(Saved data entries)
•••

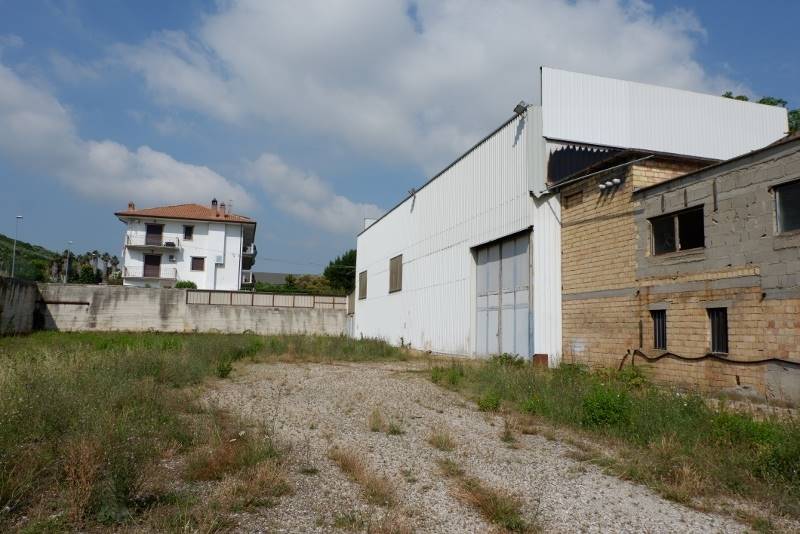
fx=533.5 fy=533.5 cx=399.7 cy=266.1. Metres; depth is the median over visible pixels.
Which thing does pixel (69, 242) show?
street lamp
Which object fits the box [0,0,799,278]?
sky
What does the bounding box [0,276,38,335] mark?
concrete wall
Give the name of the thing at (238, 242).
white house
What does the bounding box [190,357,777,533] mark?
gravel driveway
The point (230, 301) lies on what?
fence
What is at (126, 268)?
balcony
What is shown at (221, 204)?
chimney
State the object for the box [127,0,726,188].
cloud
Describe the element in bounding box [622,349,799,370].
cable
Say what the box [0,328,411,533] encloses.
grass field
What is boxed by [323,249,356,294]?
tree
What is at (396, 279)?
window
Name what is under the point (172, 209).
tiled roof
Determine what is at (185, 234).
window
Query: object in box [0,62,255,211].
cloud
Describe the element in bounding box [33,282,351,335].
concrete wall
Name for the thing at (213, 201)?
chimney
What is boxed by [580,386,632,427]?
shrub
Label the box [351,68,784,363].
warehouse
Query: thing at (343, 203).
cloud
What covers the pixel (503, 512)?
grass tuft
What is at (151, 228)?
balcony door
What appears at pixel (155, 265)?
balcony door
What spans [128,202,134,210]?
chimney
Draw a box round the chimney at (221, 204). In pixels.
[219,202,225,215]
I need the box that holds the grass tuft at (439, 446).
[428,429,456,450]
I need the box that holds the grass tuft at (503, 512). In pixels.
[447,468,533,533]
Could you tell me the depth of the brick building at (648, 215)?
10.23 m
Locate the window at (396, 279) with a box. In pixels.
[389,254,402,292]
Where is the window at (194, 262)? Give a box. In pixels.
[191,256,204,270]
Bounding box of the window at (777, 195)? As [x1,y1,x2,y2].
[773,180,799,233]
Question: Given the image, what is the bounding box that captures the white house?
[117,200,257,289]
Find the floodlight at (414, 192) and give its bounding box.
[408,188,416,197]
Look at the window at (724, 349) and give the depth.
9.87 m
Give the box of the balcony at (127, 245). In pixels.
[123,233,180,248]
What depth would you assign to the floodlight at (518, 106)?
14.76 m
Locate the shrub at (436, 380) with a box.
[429,364,463,386]
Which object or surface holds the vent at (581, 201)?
in the brick building at (648, 215)
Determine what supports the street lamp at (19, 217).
on the ground
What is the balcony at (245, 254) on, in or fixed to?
attached to the white house
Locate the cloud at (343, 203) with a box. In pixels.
[241,152,382,233]
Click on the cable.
(694, 358)
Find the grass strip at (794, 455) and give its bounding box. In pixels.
[425,355,799,530]
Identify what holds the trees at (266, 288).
on the ground
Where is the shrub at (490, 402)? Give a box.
[477,390,501,411]
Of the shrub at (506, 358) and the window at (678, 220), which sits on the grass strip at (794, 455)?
the shrub at (506, 358)
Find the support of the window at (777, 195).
in the brick building at (648, 215)
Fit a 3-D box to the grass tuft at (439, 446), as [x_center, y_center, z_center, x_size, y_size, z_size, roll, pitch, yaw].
[0.465,1.944,6.074,0.457,0.209,0.556,2,-5,-16]
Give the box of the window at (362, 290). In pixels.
[358,269,367,300]
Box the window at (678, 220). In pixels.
[650,205,704,254]
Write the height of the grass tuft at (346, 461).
0.262 m
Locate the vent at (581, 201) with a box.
[563,189,583,207]
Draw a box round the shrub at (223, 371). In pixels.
[216,359,233,377]
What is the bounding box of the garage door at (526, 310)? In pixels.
[472,229,532,359]
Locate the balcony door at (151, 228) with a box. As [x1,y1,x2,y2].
[145,224,162,245]
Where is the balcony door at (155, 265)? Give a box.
[143,254,160,277]
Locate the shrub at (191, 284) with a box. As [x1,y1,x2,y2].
[175,280,197,288]
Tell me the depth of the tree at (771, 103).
23.62 m
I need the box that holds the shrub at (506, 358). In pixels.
[491,352,526,367]
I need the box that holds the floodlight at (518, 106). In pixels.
[513,100,529,114]
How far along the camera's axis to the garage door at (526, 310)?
15.39 m
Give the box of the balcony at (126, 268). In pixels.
[122,265,175,281]
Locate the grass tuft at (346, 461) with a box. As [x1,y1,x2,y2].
[328,445,395,505]
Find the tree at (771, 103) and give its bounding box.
[722,92,799,135]
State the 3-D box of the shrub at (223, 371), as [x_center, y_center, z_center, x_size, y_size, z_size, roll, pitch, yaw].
[-3.633,2.115,11.030,0.478,0.438,0.512,2,-5,-16]
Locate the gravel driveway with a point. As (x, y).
(414, 438)
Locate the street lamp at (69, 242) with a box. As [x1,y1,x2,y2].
[64,241,71,282]
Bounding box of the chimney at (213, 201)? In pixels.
[211,198,217,213]
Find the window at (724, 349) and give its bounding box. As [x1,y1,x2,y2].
[707,306,728,353]
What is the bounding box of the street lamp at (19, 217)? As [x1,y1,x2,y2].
[11,215,21,276]
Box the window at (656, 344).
[651,309,666,349]
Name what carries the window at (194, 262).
in the white house
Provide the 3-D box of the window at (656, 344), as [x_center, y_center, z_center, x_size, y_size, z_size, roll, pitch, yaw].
[5.497,1.310,11.076,0.250,0.947,0.577,2,-5,-16]
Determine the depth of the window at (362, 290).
27.74 m
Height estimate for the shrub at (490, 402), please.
0.323 m
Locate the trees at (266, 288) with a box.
[252,273,333,294]
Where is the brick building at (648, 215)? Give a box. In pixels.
[558,131,799,406]
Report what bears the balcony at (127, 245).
attached to the white house
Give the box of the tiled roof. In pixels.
[116,203,254,223]
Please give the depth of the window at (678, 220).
10.61 m
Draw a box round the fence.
[187,290,347,308]
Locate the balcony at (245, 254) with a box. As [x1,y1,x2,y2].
[242,243,256,260]
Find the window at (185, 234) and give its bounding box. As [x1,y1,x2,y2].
[183,225,193,239]

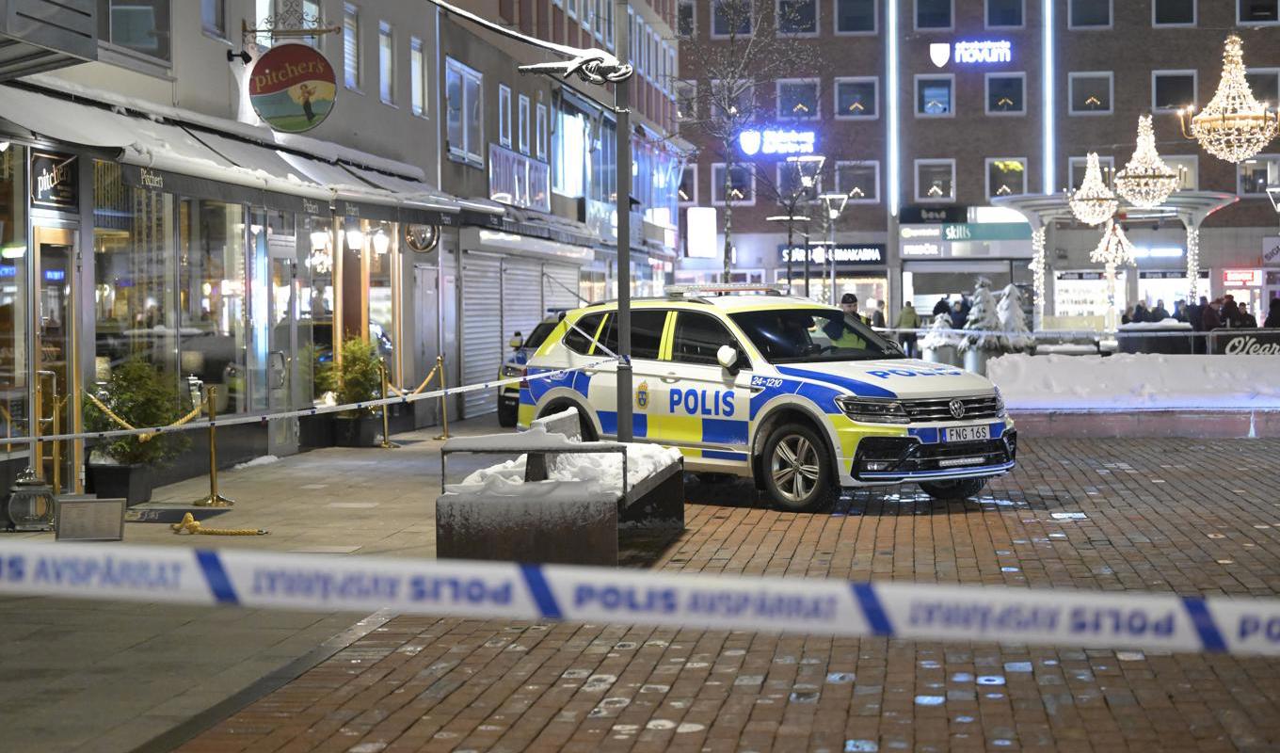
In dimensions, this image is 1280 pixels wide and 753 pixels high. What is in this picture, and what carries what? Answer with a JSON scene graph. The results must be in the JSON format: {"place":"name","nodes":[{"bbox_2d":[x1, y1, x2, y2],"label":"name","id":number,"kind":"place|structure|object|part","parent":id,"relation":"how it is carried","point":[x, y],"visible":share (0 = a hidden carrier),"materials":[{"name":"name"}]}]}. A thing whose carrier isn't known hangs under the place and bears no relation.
{"place":"outdoors","nodes":[
{"label":"outdoors","id":0,"kind":"place"},
{"bbox_2d":[0,418,513,752],"label":"pavement","id":1,"kind":"structure","parent":0,"point":[112,660],"materials":[{"name":"grey stone"}]},
{"bbox_2d":[4,467,55,530],"label":"lantern","id":2,"kind":"object","parent":1,"relation":"on","point":[20,483],"visible":0.91,"materials":[{"name":"metal"}]},
{"bbox_2d":[31,368,62,496],"label":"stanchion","id":3,"kind":"object","parent":1,"relation":"on","point":[56,466],"visible":0.76,"materials":[{"name":"gold metal"}]},
{"bbox_2d":[53,496,126,540],"label":"board","id":4,"kind":"object","parent":1,"relation":"on","point":[72,504],"visible":0.99,"materials":[{"name":"grey"}]},
{"bbox_2d":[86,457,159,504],"label":"planter","id":5,"kind":"object","parent":1,"relation":"on","point":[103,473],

•••

> Exercise requirements:
Write out each entry exactly as given, but skip the pictures.

> Exercise result:
fx=533.5 fy=533.5 cx=399.7 cy=266.1. Metres; depth is the median over visible pixels.
Which thing does pixel (69, 242) show?
street lamp
Which object fits the box [0,0,799,278]?
sky
What does the bounding box [0,276,38,335] mark?
concrete wall
Give the name of the thing at (238, 242).
white house
What does the bounding box [190,357,777,533] mark?
gravel driveway
The point (230, 301) lies on what?
fence
What is at (126, 268)?
balcony
What is shown at (221, 204)?
chimney
State the object for the box [127,0,726,188].
cloud
Describe the element in bounding box [622,349,799,370].
cable
Say what the box [0,328,411,533] encloses.
grass field
What is boxed by [323,249,356,294]?
tree
What is at (396, 279)?
window
Name what is under the point (172, 209).
tiled roof
Determine what is at (185, 234).
window
Query: object in box [0,62,255,211].
cloud
Describe the element in bounding box [33,282,351,335].
concrete wall
Name for the thing at (213, 201)?
chimney
What is boxed by [580,386,632,427]?
shrub
Label the box [351,68,784,363].
warehouse
Query: thing at (343, 203).
cloud
What covers the pixel (503, 512)?
grass tuft
What is at (151, 228)?
balcony door
What appears at pixel (155, 265)?
balcony door
What spans [128,202,134,210]?
chimney
Draw a box round the chimney at (221, 204). In pixels.
[219,202,225,215]
I need the box that holds the grass tuft at (439, 446).
[428,429,456,450]
I need the box that holds the grass tuft at (503, 512). In pixels.
[447,468,533,533]
Could you tell me the depth of the brick building at (648, 215)?
10.23 m
Locate the window at (396, 279) with a box. In pixels.
[389,254,402,292]
Where is the window at (194, 262)? Give a box. In pixels.
[191,256,204,270]
Bounding box of the window at (777, 195)? As [x1,y1,x2,y2].
[773,180,799,233]
Question: Given the image, what is the bounding box that captures the white house?
[117,200,257,289]
Find the floodlight at (414, 192) and give its bounding box.
[408,188,416,197]
Look at the window at (724, 349) and give the depth.
9.87 m
Give the box of the balcony at (127, 245). In pixels.
[123,233,180,248]
What depth would you assign to the floodlight at (518, 106)?
14.76 m
Locate the shrub at (436, 380) with a box.
[429,364,463,386]
Which object or surface holds the vent at (581, 201)?
in the brick building at (648, 215)
Determine what supports the street lamp at (19, 217).
on the ground
What is the balcony at (245, 254) on, in or fixed to?
attached to the white house
Locate the cloud at (343, 203) with a box. In pixels.
[241,152,382,233]
Click on the cable.
(694, 358)
Find the grass strip at (794, 455) and give its bounding box. In pixels.
[425,355,799,530]
Identify what holds the trees at (266, 288).
on the ground
Where is the shrub at (490, 402)? Give a box.
[477,390,501,411]
Of the shrub at (506, 358) and the window at (678, 220), which sits on the grass strip at (794, 455)?
the shrub at (506, 358)
Find the support of the window at (777, 195).
in the brick building at (648, 215)
Fit a 3-D box to the grass tuft at (439, 446), as [x_center, y_center, z_center, x_size, y_size, z_size, roll, pitch, yaw].
[0.465,1.944,6.074,0.457,0.209,0.556,2,-5,-16]
Give the box of the window at (362, 290). In pixels.
[358,269,367,300]
Box the window at (678, 220). In pixels.
[650,205,704,254]
Write the height of the grass tuft at (346, 461).
0.262 m
Locate the vent at (581, 201) with a box.
[563,189,583,207]
Draw a box round the shrub at (223, 371). In pixels.
[216,359,233,377]
What is the bounding box of the garage door at (526, 310)? In pixels.
[472,229,532,359]
Locate the balcony door at (151, 228) with a box. As [x1,y1,x2,y2].
[145,224,162,245]
Where is the balcony door at (155, 265)? Give a box.
[143,254,160,277]
Locate the shrub at (191, 284) with a box. As [x1,y1,x2,y2].
[175,280,197,288]
Tell me the depth of the tree at (771, 103).
23.62 m
I need the box that holds the shrub at (506, 358). In pixels.
[491,352,526,367]
I need the box that holds the floodlight at (518, 106). In pixels.
[513,100,529,114]
How far along the camera's axis to the garage door at (526, 310)?
15.39 m
Give the box of the balcony at (126, 268). In pixels.
[122,265,175,281]
Locate the grass tuft at (346, 461) with a box. As [x1,y1,x2,y2].
[328,445,395,505]
Find the tree at (771, 103) and give its bounding box.
[722,92,799,135]
State the 3-D box of the shrub at (223, 371), as [x_center, y_center, z_center, x_size, y_size, z_size, roll, pitch, yaw].
[-3.633,2.115,11.030,0.478,0.438,0.512,2,-5,-16]
Locate the gravel driveway with a point. As (x, y).
(414, 438)
Locate the street lamp at (69, 242) with a box. As [x1,y1,x2,y2].
[64,241,71,282]
Bounding box of the chimney at (213, 201)? In pixels.
[211,198,217,213]
Find the window at (724, 349) and give its bounding box. As [x1,y1,x2,y2].
[707,306,728,353]
What is the bounding box of the street lamp at (19, 217)? As [x1,y1,x2,y2].
[11,215,21,276]
Box the window at (656, 344).
[651,309,666,349]
Name what carries the window at (194, 262).
in the white house
Provide the 3-D box of the window at (656, 344), as [x_center, y_center, z_center, x_size, y_size, z_size, roll, pitch, yaw].
[5.497,1.310,11.076,0.250,0.947,0.577,2,-5,-16]
Determine the depth of the window at (362, 290).
27.74 m
Height estimate for the shrub at (490, 402), please.
0.323 m
Locate the trees at (266, 288) with a box.
[252,273,333,294]
Where is the brick building at (648, 215)? Give a box. In pixels.
[558,131,799,406]
Report what bears the balcony at (127, 245).
attached to the white house
Give the box of the tiled roof. In pixels.
[116,203,254,223]
Please give the depth of the window at (678, 220).
10.61 m
Draw a box round the fence.
[187,290,347,308]
Locate the balcony at (245, 254) with a box. As [x1,y1,x2,y2].
[242,243,256,260]
Find the window at (185, 234) and give its bounding box. As [x1,y1,x2,y2].
[183,225,193,239]

In dimensions, this image is 1280 pixels wide and 753 pixels high. What is in this picture, and what carries what? Answer with a JSON scene graph. The results must be in the JSON format: {"place":"name","nodes":[{"bbox_2d":[x1, y1, x2, y2],"label":"name","id":number,"kind":"place|structure|object|part","parent":id,"relation":"how it is carried","point":[x, y],"visible":share (0 = a hidden carrier),"materials":[{"name":"name"}]}]}. A thing whose carrier isn't known hangs under the place and bears no relation.
{"place":"outdoors","nodes":[
{"label":"outdoors","id":0,"kind":"place"},
{"bbox_2d":[0,418,513,752],"label":"pavement","id":1,"kind":"structure","parent":0,"point":[112,660],"materials":[{"name":"grey stone"}]},
{"bbox_2d":[4,467,55,530],"label":"lantern","id":2,"kind":"object","parent":1,"relation":"on","point":[20,483],"visible":0.91,"materials":[{"name":"metal"}]},
{"bbox_2d":[31,368,62,496],"label":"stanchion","id":3,"kind":"object","parent":1,"relation":"on","point":[56,466],"visible":0.76,"materials":[{"name":"gold metal"}]},
{"bbox_2d":[53,496,126,540],"label":"board","id":4,"kind":"object","parent":1,"relation":"on","point":[72,504],"visible":0.99,"materials":[{"name":"grey"}]},
{"bbox_2d":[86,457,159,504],"label":"planter","id":5,"kind":"object","parent":1,"relation":"on","point":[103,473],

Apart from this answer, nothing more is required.